Yup, didn't help walking into this with a supposedly "strong" economy running trillion dollar annual deficits though.... generally the idea has been to save for "rainy day" events like this rather than run roaring deficits. I think the risk is we may end up like Japan with perpetual "stagflation", but part of their problem may be demographics....
 
Looks like the highest risk group is taking the brunt of it. Seems stupid to not even require a mask among healthcare workers in a high risk setting like a nursing home....

Tough decisions. Pain now or later? Sweden has a population about half that of nyc. Come May 1st they are still on tract to have less than .5 nyc deaths and they will be relatively home free, having achieved herd immunity and minimizing the economic effects.

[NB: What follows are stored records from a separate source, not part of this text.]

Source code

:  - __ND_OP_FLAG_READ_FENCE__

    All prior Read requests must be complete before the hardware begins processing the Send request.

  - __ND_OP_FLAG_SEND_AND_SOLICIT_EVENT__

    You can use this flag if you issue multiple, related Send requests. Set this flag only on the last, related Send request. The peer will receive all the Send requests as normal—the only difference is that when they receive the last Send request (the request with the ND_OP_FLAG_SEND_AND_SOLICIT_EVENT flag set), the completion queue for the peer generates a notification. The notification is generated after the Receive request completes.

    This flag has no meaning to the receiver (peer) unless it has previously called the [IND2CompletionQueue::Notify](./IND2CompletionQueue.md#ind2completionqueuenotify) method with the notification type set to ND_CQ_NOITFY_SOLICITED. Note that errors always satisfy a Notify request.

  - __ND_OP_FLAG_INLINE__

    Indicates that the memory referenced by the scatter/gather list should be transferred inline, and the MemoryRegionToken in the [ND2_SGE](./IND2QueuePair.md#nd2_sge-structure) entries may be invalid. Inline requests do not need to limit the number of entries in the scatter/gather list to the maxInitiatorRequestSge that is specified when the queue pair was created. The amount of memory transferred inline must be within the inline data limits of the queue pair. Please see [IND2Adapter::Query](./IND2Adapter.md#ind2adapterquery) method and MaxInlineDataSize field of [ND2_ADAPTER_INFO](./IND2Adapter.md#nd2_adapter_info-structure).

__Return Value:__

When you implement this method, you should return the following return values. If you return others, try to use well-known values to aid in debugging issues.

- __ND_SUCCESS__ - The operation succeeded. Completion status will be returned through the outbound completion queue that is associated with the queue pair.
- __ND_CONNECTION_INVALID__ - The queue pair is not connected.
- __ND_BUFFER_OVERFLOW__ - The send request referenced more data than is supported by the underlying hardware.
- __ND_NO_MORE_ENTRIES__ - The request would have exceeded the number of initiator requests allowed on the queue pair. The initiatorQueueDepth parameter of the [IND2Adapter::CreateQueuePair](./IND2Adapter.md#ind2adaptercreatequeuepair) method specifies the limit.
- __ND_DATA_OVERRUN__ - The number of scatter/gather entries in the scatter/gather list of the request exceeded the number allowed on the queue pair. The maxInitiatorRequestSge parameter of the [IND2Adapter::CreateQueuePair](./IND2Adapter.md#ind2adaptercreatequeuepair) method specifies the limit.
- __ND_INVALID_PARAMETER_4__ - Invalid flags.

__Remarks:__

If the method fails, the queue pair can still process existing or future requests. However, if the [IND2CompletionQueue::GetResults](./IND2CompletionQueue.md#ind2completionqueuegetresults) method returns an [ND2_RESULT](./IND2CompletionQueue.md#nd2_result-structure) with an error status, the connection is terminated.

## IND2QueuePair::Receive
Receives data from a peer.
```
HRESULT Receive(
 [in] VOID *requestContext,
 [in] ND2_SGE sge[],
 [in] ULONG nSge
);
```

When 2nd wave of corona virus comes around in 6 months, guess who is not going to be affected much ? Corona virus apparently has low mutation rate relative to flu.
 
Tough decisions. Pain now or later? Sweden has a population about half that of nyc. Come May 1st they are still on tract to have less than .5 nyc deaths and they will be relatively home free, having achieved herd immunity and minimizing the economic effects.
When 2nd wave of corona virus comes around in 6 months, guess who is not going to be affected much ? Corona virus apparently has low mutation rate relative to flu.

What percent of their population got it? Not exactly herd immunity when such a small proportion of the Swedish population was affected.